C’est un crime crapuleux et machiavélique. L’assassinat d’Oumar Abdoul a été maquillé dans les artifices d’un vulgaire acte du banditisme de grand chemin. Sous le vernis du label « coupeurs de route », L’Agence Nationale de la Sécurité massacre.

 

Les bras armés du clan présidentiel ont fait œuvre de diversion maffieuse.
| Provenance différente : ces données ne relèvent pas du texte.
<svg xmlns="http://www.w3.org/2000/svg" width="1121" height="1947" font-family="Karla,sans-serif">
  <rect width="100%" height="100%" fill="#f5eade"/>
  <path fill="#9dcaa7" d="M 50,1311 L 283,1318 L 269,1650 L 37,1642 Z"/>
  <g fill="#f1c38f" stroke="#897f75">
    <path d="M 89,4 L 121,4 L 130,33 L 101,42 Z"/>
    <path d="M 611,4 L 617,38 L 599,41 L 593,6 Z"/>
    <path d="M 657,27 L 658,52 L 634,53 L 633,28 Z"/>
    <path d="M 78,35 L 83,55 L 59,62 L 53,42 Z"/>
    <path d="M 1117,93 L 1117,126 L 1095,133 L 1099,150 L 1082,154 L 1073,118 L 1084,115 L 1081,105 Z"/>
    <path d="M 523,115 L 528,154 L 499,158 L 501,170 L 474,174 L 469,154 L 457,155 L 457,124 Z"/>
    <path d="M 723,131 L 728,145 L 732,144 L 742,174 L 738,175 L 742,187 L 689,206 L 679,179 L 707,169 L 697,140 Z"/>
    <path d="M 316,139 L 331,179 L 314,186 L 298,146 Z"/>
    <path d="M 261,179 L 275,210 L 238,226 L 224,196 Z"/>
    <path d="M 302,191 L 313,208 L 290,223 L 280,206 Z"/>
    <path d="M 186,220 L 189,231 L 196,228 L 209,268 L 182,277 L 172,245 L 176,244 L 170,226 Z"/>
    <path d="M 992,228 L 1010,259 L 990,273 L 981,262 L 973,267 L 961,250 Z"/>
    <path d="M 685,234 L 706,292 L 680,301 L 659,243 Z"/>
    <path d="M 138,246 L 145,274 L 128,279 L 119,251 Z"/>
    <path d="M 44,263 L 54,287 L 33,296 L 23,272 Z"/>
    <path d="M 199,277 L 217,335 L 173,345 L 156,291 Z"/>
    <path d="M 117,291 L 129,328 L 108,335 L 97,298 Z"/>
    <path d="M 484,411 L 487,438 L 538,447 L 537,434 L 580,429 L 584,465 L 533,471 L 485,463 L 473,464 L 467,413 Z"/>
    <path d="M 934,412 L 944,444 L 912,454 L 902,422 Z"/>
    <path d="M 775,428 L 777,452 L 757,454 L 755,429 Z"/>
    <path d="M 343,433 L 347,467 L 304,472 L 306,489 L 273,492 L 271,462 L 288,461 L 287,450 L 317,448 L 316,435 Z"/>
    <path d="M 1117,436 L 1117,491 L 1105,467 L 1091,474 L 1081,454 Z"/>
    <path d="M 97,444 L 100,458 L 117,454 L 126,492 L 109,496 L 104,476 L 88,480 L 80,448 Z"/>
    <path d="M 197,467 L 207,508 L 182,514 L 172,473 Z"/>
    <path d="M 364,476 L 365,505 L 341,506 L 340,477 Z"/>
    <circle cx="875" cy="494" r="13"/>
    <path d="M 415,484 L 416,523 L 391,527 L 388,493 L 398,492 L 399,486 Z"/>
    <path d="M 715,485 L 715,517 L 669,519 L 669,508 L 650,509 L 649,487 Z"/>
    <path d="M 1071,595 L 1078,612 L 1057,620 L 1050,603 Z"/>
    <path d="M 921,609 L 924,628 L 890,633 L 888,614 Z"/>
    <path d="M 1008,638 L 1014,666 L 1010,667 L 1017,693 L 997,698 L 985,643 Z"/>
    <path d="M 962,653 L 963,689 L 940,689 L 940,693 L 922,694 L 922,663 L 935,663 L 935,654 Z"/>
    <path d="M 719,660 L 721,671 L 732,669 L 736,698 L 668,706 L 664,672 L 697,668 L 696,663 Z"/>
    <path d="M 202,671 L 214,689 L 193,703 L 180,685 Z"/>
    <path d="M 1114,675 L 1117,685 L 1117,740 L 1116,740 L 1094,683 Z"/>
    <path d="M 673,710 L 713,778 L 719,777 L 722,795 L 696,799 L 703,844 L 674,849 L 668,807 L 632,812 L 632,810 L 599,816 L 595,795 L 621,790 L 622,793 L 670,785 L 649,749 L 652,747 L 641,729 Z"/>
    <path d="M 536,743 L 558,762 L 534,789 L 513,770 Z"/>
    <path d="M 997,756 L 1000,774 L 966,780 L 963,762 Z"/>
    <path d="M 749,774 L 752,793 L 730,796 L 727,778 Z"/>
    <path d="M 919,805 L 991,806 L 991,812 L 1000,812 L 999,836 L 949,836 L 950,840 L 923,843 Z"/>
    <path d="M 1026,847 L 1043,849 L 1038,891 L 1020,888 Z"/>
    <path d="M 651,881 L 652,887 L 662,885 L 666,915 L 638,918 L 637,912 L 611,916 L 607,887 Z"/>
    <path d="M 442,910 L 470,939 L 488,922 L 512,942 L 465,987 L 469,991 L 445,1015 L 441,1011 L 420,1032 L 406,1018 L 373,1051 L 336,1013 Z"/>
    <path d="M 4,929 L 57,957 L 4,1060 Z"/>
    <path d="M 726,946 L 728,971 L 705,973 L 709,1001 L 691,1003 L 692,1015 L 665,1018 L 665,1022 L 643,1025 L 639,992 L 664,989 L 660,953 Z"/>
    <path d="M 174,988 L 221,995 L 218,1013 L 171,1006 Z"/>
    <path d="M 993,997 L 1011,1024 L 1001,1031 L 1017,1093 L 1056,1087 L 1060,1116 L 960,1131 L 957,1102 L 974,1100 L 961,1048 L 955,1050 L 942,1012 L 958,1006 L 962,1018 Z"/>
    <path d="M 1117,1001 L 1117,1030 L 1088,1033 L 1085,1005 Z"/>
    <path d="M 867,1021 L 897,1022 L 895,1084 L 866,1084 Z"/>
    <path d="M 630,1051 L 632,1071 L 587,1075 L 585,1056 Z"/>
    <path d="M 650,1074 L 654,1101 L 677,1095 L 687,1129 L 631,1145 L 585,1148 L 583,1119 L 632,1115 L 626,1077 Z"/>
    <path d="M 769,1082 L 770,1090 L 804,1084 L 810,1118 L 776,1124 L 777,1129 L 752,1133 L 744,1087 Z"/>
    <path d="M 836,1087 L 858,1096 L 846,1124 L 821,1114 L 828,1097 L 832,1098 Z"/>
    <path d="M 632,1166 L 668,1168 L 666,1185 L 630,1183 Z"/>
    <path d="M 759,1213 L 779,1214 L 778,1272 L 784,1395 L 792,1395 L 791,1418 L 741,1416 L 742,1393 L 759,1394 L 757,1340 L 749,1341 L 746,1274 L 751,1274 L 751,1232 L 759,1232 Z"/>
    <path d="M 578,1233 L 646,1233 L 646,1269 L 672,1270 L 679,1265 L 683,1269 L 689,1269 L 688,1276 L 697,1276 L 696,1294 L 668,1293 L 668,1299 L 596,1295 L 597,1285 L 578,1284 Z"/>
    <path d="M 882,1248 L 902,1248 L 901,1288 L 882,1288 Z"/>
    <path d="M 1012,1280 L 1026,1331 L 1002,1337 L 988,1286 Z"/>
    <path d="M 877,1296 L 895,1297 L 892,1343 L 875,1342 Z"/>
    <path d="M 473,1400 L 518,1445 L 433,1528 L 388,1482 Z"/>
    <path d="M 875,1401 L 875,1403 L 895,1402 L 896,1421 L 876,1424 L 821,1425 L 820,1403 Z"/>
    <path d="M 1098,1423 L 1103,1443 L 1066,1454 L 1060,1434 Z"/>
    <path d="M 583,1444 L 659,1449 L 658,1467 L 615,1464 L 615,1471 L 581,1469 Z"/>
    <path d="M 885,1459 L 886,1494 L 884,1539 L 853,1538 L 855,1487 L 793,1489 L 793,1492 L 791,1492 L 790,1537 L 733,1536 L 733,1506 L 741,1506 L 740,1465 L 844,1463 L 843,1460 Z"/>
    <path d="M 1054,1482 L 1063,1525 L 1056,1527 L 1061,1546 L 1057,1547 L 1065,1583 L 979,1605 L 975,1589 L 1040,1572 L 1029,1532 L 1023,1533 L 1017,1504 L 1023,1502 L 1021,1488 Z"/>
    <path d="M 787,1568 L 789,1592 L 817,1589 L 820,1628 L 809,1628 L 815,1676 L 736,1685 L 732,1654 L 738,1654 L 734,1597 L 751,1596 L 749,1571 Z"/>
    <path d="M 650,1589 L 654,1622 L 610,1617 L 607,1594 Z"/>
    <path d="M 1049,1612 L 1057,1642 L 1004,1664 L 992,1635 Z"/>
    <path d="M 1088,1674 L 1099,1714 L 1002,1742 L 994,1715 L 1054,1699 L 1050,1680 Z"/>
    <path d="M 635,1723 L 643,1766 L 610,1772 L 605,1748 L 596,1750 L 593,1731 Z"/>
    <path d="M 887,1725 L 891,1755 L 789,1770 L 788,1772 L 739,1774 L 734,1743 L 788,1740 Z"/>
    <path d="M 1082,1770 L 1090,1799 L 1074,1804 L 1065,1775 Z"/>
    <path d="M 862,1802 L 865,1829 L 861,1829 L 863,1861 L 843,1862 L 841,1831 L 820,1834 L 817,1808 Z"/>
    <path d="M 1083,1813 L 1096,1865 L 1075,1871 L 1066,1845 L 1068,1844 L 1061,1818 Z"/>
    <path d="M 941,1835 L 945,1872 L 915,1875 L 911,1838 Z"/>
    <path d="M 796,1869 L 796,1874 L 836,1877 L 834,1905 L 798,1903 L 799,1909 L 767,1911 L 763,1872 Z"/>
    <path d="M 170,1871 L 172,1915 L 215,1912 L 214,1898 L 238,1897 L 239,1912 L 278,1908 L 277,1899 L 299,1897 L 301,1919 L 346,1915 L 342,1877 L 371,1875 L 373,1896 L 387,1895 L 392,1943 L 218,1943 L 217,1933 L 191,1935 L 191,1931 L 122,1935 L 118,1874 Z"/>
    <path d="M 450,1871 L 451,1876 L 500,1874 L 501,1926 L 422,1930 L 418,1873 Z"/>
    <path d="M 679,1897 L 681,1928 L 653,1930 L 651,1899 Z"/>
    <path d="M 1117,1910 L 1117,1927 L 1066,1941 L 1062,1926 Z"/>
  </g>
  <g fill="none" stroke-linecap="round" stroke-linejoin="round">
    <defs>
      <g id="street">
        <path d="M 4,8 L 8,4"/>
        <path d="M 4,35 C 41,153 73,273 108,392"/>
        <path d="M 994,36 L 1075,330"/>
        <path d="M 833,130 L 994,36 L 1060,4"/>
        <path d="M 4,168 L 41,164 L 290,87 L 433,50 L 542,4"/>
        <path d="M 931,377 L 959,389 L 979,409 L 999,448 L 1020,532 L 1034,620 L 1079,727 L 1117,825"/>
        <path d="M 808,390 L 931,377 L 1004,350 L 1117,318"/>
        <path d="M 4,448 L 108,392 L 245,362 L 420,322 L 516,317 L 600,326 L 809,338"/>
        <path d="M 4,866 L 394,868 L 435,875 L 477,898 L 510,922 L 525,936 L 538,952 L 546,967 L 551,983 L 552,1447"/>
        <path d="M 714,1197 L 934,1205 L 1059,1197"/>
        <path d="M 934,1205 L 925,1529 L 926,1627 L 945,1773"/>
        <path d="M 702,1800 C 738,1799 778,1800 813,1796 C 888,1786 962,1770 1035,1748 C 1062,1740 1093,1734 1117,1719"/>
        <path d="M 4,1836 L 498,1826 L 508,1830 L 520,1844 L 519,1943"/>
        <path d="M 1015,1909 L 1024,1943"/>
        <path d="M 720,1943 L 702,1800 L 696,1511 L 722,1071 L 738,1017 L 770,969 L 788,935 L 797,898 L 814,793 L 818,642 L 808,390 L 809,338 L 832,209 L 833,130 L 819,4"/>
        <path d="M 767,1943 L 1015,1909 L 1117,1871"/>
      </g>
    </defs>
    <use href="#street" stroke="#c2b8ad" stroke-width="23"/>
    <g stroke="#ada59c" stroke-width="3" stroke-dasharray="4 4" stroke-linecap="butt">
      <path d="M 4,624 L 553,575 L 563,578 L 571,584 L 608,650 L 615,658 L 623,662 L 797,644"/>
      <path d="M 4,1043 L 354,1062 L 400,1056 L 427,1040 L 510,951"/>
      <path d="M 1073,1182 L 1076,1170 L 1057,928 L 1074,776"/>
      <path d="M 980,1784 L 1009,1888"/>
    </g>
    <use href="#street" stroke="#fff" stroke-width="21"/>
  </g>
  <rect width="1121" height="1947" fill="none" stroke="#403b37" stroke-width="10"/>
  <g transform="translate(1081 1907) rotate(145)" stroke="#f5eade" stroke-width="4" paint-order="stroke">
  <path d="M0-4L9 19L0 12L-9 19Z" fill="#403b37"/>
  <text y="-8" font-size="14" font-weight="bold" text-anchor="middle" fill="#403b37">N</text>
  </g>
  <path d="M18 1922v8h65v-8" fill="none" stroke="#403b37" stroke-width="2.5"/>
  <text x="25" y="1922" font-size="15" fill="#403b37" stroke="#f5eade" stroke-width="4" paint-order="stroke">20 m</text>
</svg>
Mise à contribution la version tchadienne des ondes « milles collines », la RNT a voulu faire avaler à l’opinion l’hypothèse d’acte des « coupeurs de routes ». Un projet de rapts et règlements de comptes politiques a été tissé dans les couloirs du cénacle présidentiel. Dans l’ombre Deby agite le poignard.

 

La « Nuit des longs couteaux », programme politique d’assassinat sous le régime nazi, a été revu et corrigé par les têtes – pensantes du système militaro-despotique de N’Djamena. Comme nous le faisions déjà remarqués dans notre blog, Idriss Deby se sent fragile, acculé et pressé par les contingences de la révolution. L’ultime réponse accordée par les thuriféraires du dictateur est la mise sous veilleuse des dissidents.  

 

L’escadron de la mort est une marque de fabrique des faucons du système dictatorial : Rangers, des têtes cagoulés, des voitures 4X4 à la vitrine fumée, des gros bras armés : L’industrie de la mort. La clique Itno, pantins sous les ficelles de Deby, traque les dissidents. Tortures psychologiques, sévices corporels ; la batterie des  services de renseignements est mise en branle pour  extirper par ces méthodes des aveux aux citoyens et hommes politiques soupçonnés d’accointances avec les mouvements politico-militaires anti-Deby.  

 
Le vent sec et lourd d’incertitude du mois d’Octobre s’annonce sur N’Djamena. La  météo est orageuse dans le  clan-organisateur. Les marabouts et autres diseurs de bonnes aventures qui fréquentent le palais rose sont unanimes : Des jours incertains se préparent depuis l’Est. Adepte des fétiches, Deby sait aussi par expérience que les renseignements recueillis même dans la torture peuvent retarder l’échéance du « mauvais sort ».

 

Le cynisme et les meurtres politiques sont à l’image de la froideur dans laquelle s’est enveloppé le pouvoir tchadien : Corrompu et déconnecté des préoccupations populaires. En près de 18 ans de pouvoir, Deby a labouré la conscience des tchadiens par des meurtres.

 

 Ibni Oumar Mahamat Saleh, Ahmat Mahamat Mougouni, Yaya Erdimi, Zakaria Korey Allatchi et d’anonymes tchadiens… du sol maculé de sang, la voix des martyrs appelle justice.